[Opdrachten]
**a)** Welk gemiddeld bedrag aan maandelijkse bijverdiensten van studenten noemt de tekst over het leenstelsel volgens het NIBUD (mei 2012)?
**b)** Vul de tekst over het leenstelsel aan met een vervolg dat aansluit op de laatste zin.

[Oefentekst]
----------

Door de hervorming worden de geldstromen verlegd naar onderwijs: naast de € 6.000 gaat ook de andere € 3.300 van de overheid naar onderwijs. Randvoorwaarde hierbij is dat ook na de afschaffing van de basisbeurs  een studie een uitstekende investering moet blijven voor student en maatschappij en  iedereen die gemotiveerd is om te studeren, moet ook kunnen studeren.

Op de totale onderwijsbegroting zullen de verschuivingen ook terug te zien zijn. In de begroting 2013, zonder plannen voor het leenstelsel en de OV kaart, waren de uitgaven (2017) aan HO totaal € 6,5 miljard en studiefinanciering/inkomensoverdracht € 2,8 miljard. De plannen voorzien dus om van de bijna € 3 miljard structureel € 1,2 miljard te verleggen naar onderwijs.

Hoekstra en spookverhalen

Professor Hoekstra van de TU Delft schetst in zijn artikel een beeld van een studieschuld van € 40.000 zelfs oplopend tot € 70.000 als gevolg van de invoering van het leenstelsel. Helaas wordt dit stuk geplaatst op een gerespecteerde site als ScienceGuide en wordt het door verschillende politici klakkeloos geciteerd en getwitterd. Maar al bij eerste lezing denkt de oplettende lezer: “Hoe kan het toch, dat de afschaffing van de basisbeurs, wat voor een nominaal vierjarige studie maximaal een cumulatief effect van € 13.100 (prijspeil 2013) kan hebben voor de gehele studie van een uitwonende student, gaat leiden tot dit soort schuldbedragen? Zakt door dit bedrag, van € 13.100 maximaal, dat voor veel studenten zal gelden, maar voor veel studenten een veel kleiner bedrag, als gevolg van de invoering van het leenstelsel het gehele systeem dan als een soort Armageddon van schulden en buitengesloten studenten in elkaar? Zo erg kan het toch niet zijn?’’  

Inderdaad, dit kan niet en moet niet.

Helaas worden in het stuk veel bedragen foutief gehanteerd en verbanden onjuist geïmpliceerd.

–          Professor Hoekstra rekent ook de schuld voor als de ouders niet bijdragen. Daarbij neemt hij echter de aanvullende beurs van € 250 per maand (€ 3.000 per jaar) niet mee. Deze blijft echter beschikbaar voor studenten waarvan de ouders een lager inkomen hebben, terwijl het artikel foutief concludeert dat de schuld nog eens €3000 per jaar zou toenemen als de ouders niet kunnen bijdragen.

–          Ook gebruikt het stuk een aanvangssalaris van leraren van € 2.445, maar neemt bijvoorbeeld niet in ogenschouw dat dit salaris in de jaren erna doorgroeit. Daarom gaat het ministerie van OCW in de rekenvoorbeelden in het algemeen uit van het salaris na 5 jaar, wat in het merendeel van de gevallen een onderschatting van het gemiddelde salaris in de terugbetaalperiode zal zijn.

–          De bijverdiensten van studenten worden verondersteld op € 220 per maand, terwijl dit volgens het NIBUD (mei 2012) gemiddeld € 354 is. Dit verlaagt de maximale studieschuld (in de benaderingswijze van professor Hoekstra) verder.

----------

[Aangeleverde gegevens]
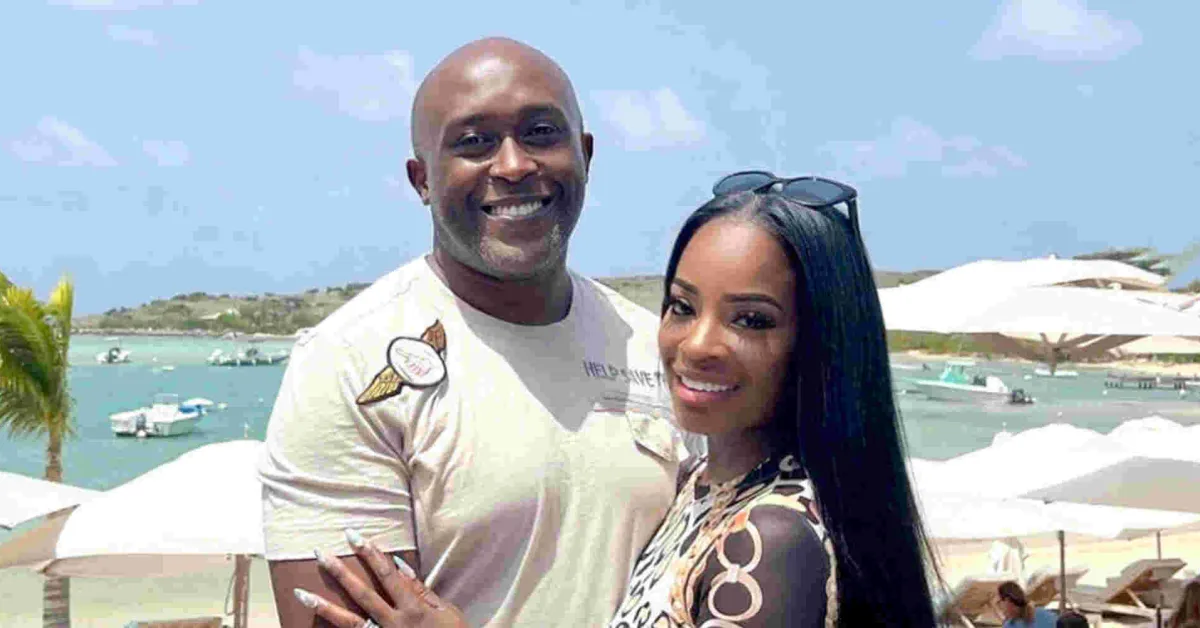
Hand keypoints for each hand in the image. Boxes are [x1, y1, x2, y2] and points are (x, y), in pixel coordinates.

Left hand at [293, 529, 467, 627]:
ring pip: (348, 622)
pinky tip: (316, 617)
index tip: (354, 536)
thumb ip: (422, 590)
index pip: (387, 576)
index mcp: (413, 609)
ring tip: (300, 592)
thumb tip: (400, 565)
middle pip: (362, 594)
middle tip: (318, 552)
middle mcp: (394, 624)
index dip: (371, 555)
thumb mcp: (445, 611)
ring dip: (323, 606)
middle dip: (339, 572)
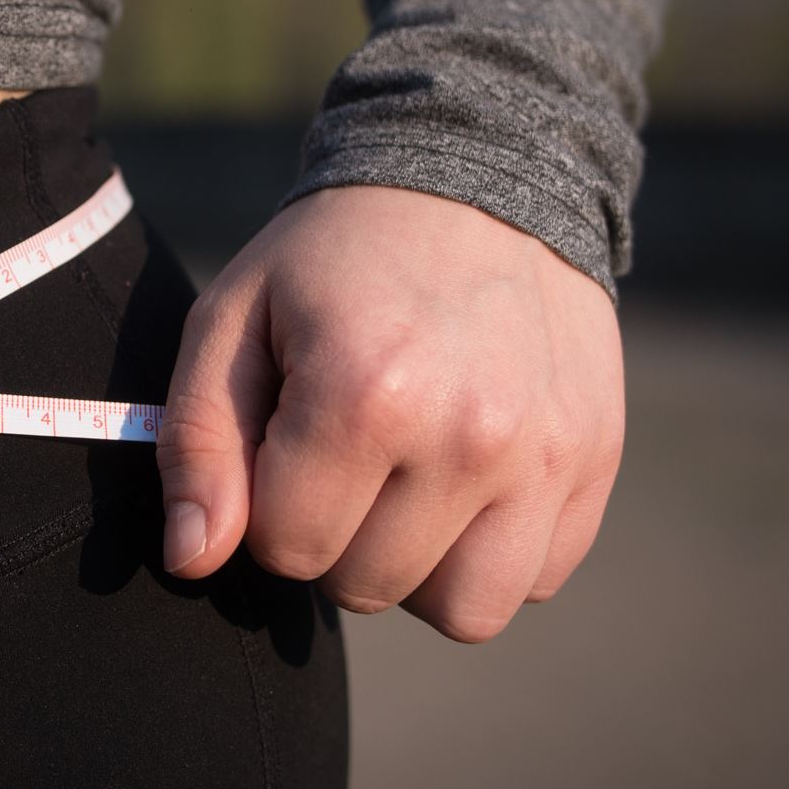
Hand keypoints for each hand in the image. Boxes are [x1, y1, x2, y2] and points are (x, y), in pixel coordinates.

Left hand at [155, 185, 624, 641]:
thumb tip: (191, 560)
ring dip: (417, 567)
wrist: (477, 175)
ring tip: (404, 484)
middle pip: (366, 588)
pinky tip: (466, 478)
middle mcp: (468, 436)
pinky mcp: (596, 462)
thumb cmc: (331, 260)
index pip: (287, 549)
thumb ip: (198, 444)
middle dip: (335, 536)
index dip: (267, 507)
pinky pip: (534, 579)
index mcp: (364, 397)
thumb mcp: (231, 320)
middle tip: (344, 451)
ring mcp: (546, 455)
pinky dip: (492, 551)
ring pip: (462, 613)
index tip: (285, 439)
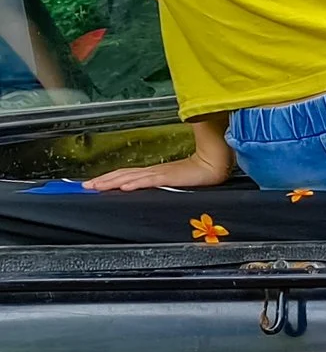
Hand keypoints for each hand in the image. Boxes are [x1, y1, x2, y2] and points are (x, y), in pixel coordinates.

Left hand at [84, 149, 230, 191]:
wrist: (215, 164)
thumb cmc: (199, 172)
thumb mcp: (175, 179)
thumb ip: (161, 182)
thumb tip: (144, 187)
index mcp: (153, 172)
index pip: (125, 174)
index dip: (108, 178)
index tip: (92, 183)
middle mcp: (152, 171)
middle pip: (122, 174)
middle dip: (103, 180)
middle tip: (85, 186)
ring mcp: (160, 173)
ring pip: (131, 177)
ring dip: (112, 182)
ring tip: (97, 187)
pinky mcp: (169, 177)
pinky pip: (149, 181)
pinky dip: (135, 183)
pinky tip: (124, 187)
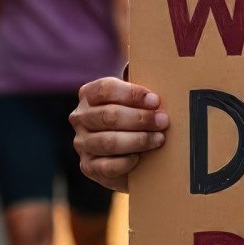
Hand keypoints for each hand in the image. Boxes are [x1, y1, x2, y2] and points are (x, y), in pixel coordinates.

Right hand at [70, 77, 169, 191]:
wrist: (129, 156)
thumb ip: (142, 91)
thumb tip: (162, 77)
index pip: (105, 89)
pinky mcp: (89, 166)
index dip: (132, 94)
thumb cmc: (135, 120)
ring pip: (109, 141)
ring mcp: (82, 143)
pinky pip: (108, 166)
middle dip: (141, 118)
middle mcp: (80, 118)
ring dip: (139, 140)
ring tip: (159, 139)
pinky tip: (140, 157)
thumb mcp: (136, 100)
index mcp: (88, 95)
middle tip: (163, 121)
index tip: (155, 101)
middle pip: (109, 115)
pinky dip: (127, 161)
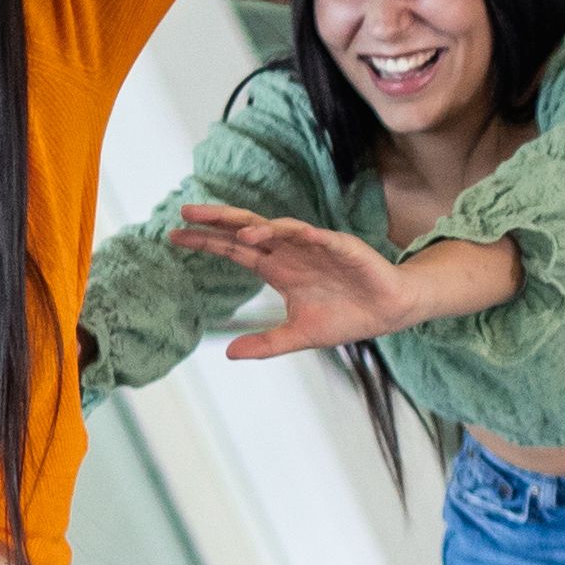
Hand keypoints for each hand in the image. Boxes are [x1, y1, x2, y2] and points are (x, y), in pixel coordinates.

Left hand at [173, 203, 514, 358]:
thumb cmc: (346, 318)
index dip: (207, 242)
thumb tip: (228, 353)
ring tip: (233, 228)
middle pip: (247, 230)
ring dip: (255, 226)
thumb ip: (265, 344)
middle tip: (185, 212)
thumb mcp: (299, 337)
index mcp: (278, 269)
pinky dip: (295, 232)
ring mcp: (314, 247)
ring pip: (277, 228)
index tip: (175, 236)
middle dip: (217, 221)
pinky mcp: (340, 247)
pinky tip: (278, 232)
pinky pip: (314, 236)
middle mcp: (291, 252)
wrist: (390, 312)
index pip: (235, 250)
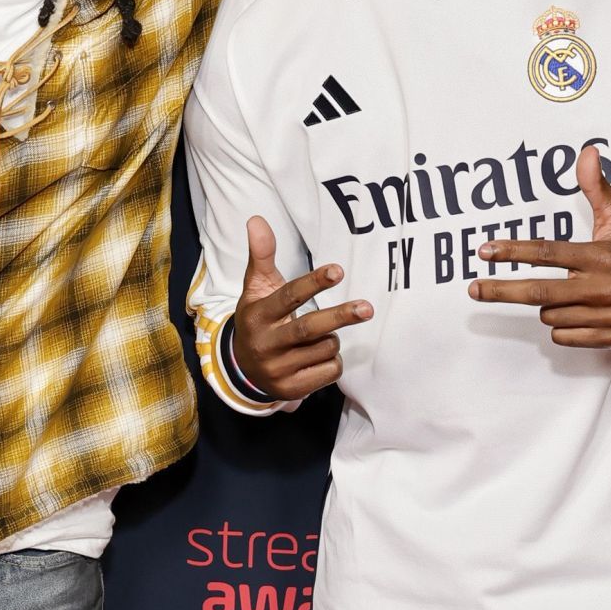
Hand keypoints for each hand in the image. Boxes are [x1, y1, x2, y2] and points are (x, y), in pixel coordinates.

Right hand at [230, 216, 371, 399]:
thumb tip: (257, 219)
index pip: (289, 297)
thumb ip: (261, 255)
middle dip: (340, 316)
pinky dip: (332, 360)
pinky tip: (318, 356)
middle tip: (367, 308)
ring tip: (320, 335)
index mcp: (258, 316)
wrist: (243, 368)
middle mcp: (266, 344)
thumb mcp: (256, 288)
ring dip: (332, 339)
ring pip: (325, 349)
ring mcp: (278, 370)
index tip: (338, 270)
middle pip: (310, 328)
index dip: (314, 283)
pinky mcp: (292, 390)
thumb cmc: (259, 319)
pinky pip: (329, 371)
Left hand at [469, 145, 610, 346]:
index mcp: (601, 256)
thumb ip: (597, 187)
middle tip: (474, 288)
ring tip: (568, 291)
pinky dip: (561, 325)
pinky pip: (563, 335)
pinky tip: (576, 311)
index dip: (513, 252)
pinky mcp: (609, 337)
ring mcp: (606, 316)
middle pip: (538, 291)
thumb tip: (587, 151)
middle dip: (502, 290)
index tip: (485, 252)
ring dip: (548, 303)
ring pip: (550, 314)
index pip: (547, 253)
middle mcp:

----------

[Antwoorden per opdracht]
**a)** Gemiddeld € 354 per maand.

**b)**
–          Vervolgens wordt er gerekend met een studieduur van 6 à 7 jaar. Dit is geen extern gegeven maar een factor die door een adequate studievoortgang kan worden beïnvloed. Voor de door professor Hoekstra genoemde bèta-studies met meerjarige masters wordt een nader te bepalen regeling getroffen waarbij een deel van de schuld wordt kwijtgescholden.

–          Er wordt gesteld dat de OV-kaart wordt afgeschaft en dit ook tot extra uitgaven zal leiden, terwijl de OV-kaart wordt vervangen door een goedkoper alternatief.

–          Er wordt gerekend met een aflossingsbedrag voor een leraar, zonder rekening te houden met de draagkrachtregeling die in het sociaal leenstelsel blijft bestaan en zonder rekening te houden met de langere aflossingsperiode van 20 jaar, de aflossingsvrije jaren die naar keuze, maar vooral kunnen worden ingezet als je inkomen in de startperiode nog laag is en zonder de kwijtschelding na 20 jaar.

De Nota naar aanleiding van het verslag, inzake wetsvoorstel Sociaal leenstelsel masterfase (Tweede Kamer stuk, 1 november 2013) geeft een beeld van hoe dit wel kan werken:

studieschulden Duisenberg

Tot slot, alles resumerend concludeert het stuk van professor Hoekstra: “Tot je 40e geen huis kunnen kopen omdat je schulden hebt, is ook niet erg ‘sociaal’.” Gegeven alle opmerkingen hierboven wil ik concluderen dat we de beslissing om een leenstelsel in te voeren hoe dan ook zorgvuldig moeten nemen, maar ons niet door spookverhalen op het verkeerde been moeten laten zetten.

Geen populaire boodschap

De afschaffing van de basisbeurs betekent grosso modo dat per student  € 4.800 (thuiswonend HBO-bachelor of WO bachelor-master) tot € 13.100 (uitwonend HBO-bachelor of WO bachelor-master) extra wordt betaald aan de totale studie (spreiding bijvoorbeeld bij WO bachelor of meerjarige master met deel kwijtschelding). Dit is geen populaire boodschap, maar het is niet om in paniek te raken en het gaat om geld dat vervolgens wordt ingezet voor investeringen in onderwijs.

Laten we de discussie genuanceerd en geïnformeerd met elkaar voeren. Het is te belangrijk om het anders af te doen. Het sociaal leenstelsel wordt als principe door verschillende partijen in de Tweede Kamer gesteund: VVD, PvdA, D66 en Groen Links. Daarnaast hebben in het verleden ook andere partijen aangegeven delen van de principes te steunen, bijvoorbeeld als het gaat om de masterfase.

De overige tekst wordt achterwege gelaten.